When life feels out of control, I start counting. I first noticed this habit/neurosis/coping mechanism when I was in labor for my oldest child. I was in too much pain to count the seconds of each contraction, but between them, I couldn’t stop counting. My mind was immersed in a world of ascending numbers, which made me realize I had been counting seconds in quiet moments throughout the pregnancy, maybe as my way to prepare for the Olympic event of birth.
It’s no wonder that many days, especially closest to the eye cancer diagnosis and surgical/radiological treatments and long recovery period, I’ve been counting. I counted (first days and eventually in hours) out how much time passed and would need to pass during those five long days between when the tiny gold bowl of radiation was implanted under my eyeball and when it would come out. Since there, it’s been how many days since the diagnosis, first surgery, and second surgery — a way to measure the immeasurable thunderbolt of initial fear, then the stretch of road unfurling around surprise bends and drops toward healing.
Today it’s 133 days since I heard those dreaded you-have-cancer words. It’s 87 days since the first surgery to initiate Operation Tumor Melt and 82 days since the second surgery to remove the bolster rockers (radiation implant). But just this morning, I found myself counting forward, not backwards: it’s only six days to the three month anniversary of beginning treatment, and by December 14, it will be six months past, by which time I see myself (so to speak) even more healed and healing, especially since the medical treatment takes a while to resolve and dissolve that tumor down to just a wispy scar of itself, inert and of no danger to me.

**INFORMATION PROVIDED:**
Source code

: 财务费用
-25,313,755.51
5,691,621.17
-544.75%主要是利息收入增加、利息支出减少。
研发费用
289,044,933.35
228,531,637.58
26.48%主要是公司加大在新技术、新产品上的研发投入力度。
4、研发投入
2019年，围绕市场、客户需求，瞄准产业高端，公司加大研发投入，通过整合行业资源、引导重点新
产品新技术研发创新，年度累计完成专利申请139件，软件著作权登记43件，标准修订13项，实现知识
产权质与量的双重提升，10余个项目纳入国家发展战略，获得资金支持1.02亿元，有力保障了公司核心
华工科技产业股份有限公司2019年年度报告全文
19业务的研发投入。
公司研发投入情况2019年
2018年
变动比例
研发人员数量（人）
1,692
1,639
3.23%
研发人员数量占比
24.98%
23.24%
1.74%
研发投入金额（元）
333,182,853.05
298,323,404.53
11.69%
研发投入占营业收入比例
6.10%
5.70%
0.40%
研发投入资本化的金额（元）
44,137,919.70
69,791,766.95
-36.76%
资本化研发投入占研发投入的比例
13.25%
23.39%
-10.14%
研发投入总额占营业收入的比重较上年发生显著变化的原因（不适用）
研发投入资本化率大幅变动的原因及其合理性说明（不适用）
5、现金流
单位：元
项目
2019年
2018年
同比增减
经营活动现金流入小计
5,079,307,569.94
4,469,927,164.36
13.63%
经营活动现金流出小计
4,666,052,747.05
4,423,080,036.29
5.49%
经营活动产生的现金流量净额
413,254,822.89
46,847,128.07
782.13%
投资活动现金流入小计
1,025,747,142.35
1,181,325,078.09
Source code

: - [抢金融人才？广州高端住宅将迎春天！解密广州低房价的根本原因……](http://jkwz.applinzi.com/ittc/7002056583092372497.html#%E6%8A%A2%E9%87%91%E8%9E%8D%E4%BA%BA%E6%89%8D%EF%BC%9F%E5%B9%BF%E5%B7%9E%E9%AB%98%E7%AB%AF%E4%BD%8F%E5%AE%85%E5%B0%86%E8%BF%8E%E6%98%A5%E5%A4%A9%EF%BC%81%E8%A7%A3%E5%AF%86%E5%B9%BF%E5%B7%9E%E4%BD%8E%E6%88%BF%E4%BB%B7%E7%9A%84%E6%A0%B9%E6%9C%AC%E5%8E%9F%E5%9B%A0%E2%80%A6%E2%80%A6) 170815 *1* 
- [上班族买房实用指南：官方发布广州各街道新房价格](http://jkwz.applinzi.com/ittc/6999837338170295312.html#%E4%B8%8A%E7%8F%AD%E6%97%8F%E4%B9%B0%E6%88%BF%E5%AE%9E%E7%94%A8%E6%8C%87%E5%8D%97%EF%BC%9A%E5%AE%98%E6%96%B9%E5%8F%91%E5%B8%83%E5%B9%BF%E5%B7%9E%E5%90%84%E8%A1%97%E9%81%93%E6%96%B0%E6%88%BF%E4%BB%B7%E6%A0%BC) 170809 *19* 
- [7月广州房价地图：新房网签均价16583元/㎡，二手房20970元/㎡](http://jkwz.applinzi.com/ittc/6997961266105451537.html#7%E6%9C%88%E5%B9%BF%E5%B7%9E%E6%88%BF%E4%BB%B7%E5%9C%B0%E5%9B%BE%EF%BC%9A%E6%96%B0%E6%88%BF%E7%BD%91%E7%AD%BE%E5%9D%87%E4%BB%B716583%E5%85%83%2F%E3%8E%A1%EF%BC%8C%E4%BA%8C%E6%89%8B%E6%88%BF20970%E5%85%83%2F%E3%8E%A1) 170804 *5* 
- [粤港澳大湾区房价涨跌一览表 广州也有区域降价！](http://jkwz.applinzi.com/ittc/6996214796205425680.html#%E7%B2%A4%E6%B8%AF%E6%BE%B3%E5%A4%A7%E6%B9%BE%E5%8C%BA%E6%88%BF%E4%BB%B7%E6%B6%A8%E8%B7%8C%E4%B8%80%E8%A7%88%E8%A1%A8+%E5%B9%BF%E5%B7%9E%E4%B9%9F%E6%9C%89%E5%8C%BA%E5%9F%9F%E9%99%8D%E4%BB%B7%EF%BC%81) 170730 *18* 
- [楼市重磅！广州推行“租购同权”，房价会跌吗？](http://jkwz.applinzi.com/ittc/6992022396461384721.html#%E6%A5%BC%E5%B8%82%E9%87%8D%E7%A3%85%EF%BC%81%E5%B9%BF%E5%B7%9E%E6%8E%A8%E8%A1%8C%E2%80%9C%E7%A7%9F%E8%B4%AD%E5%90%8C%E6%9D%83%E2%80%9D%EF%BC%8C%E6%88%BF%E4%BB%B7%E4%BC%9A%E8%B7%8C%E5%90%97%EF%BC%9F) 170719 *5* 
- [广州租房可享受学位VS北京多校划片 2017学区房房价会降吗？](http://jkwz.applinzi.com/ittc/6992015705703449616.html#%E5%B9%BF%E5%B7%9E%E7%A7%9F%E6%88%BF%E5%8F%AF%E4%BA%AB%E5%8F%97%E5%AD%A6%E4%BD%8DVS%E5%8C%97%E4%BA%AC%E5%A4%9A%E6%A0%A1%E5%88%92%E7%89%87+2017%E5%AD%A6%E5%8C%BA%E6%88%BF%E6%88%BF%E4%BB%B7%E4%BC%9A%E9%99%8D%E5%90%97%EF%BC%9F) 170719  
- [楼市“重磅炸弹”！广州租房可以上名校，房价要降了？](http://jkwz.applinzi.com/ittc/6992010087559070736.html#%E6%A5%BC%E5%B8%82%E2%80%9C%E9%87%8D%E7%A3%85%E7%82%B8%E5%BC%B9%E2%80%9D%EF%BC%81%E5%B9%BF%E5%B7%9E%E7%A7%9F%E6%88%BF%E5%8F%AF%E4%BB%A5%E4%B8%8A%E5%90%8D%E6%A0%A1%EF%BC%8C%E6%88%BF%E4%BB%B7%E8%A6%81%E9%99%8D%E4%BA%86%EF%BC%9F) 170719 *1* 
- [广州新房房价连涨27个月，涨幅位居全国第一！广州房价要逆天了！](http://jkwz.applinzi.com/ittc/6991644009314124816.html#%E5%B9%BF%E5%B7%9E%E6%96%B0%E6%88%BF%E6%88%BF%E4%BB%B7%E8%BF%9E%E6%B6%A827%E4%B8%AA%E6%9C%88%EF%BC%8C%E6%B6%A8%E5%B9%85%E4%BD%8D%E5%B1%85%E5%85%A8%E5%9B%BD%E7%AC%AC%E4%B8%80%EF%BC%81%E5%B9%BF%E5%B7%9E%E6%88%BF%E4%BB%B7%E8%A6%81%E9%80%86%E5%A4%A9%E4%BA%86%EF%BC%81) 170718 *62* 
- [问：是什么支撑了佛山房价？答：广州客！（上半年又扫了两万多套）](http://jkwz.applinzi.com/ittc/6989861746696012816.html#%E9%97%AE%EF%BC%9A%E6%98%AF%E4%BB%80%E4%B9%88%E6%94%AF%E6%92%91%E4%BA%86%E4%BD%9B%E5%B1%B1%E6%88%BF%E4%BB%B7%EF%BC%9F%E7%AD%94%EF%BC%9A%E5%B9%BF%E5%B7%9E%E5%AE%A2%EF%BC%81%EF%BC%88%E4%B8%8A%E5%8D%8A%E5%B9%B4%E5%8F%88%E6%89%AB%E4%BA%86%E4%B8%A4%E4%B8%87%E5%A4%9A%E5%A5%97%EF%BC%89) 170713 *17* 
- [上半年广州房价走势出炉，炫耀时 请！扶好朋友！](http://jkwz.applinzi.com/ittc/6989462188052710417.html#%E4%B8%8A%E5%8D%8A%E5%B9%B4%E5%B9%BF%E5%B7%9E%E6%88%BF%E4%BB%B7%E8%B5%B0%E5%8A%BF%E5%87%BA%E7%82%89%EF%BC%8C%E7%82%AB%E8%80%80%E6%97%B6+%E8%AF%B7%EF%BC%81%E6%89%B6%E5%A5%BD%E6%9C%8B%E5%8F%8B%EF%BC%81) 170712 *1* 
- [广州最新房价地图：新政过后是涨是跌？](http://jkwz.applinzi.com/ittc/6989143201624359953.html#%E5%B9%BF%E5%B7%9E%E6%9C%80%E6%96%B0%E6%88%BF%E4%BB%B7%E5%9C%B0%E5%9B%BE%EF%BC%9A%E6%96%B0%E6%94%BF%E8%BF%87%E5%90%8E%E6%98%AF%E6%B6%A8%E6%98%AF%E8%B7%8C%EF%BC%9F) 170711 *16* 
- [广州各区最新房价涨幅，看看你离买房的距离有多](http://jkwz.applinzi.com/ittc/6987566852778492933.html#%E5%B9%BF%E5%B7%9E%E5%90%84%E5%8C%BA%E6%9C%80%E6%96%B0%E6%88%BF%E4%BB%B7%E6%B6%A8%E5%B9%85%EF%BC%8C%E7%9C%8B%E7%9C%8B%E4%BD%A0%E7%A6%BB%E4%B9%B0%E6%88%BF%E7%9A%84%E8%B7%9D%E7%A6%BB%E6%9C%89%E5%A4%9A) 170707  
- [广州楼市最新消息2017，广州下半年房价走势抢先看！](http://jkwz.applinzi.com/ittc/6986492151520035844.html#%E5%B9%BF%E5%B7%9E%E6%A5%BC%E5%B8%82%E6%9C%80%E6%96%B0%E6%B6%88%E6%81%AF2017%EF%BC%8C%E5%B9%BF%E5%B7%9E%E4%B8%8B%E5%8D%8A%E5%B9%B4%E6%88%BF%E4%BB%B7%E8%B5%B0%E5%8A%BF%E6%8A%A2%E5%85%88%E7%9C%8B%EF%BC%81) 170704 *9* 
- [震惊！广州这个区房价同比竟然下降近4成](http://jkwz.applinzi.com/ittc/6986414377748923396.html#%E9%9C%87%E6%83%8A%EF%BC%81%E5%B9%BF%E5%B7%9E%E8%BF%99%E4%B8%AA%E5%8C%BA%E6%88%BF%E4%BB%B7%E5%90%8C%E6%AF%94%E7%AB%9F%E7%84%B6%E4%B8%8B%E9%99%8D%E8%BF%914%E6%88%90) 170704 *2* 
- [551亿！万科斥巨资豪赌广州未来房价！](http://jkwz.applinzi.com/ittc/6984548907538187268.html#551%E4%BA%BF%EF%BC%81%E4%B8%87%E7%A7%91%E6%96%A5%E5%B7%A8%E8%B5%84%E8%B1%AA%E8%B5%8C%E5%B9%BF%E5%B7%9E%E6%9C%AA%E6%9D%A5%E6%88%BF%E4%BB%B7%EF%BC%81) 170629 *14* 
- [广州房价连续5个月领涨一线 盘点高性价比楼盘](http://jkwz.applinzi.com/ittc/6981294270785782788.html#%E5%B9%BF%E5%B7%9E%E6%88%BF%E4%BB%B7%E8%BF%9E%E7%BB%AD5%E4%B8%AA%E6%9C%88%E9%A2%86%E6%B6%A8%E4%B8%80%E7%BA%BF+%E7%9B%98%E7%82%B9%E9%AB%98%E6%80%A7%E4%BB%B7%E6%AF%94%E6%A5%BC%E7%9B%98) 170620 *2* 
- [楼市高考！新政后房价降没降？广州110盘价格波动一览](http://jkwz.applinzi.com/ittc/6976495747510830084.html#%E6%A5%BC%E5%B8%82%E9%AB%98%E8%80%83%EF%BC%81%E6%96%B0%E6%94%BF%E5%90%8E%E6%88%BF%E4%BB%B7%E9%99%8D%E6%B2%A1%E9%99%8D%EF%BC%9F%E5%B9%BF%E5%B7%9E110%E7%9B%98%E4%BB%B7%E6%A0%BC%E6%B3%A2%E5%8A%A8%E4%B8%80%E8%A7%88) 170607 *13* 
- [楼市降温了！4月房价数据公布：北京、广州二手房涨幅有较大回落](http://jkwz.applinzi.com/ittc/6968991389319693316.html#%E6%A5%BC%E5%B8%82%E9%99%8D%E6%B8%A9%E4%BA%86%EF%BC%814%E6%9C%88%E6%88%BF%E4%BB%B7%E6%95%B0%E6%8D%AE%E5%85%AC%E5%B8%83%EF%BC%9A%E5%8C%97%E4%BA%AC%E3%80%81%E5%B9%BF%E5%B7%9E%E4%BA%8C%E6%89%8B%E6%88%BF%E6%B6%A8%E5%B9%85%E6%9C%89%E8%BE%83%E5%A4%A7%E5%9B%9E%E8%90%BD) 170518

**WORK TO COMPLETE:**
[1] List every count of days that the essay on counting states, along with what each count measures.
[2] Answer these questions from the essay on counting:
(a) During what event did the writer first notice the counting habit?
(b) What was implanted under the writer's eyeball?
(c) By what date will six months have passed since treatment began?
[3] Quote the essay on counting between "When life feels" and "event of birth.", inclusive.

**REPLIES:**
[1]
- Five days: the time between when the radiation was implanted under the eyeball and when it would come out
- 133 days: the time since hearing the you-have-cancer words
- 87 days: the time since the first surgery to initiate Operation Tumor Melt
- 82 days: the time since the second surgery to remove the radiation implant
- Six days: the time remaining until the three-month anniversary of beginning treatment

[2]
(a) Labor with the writer's oldest child
(b) A tiny gold bowl of radiation
(c) December 14

[3]
When life feels out of control, I start counting. I first noticed this habit/neurosis/coping mechanism when I was in labor for my oldest child. I was in too much pain to count the seconds of each contraction, but between them, I couldn’t stop counting. My mind was immersed in a world of ascending numbers, which made me realize I had been counting seconds in quiet moments throughout the pregnancy, maybe as my way to prepare for the Olympic event of birth.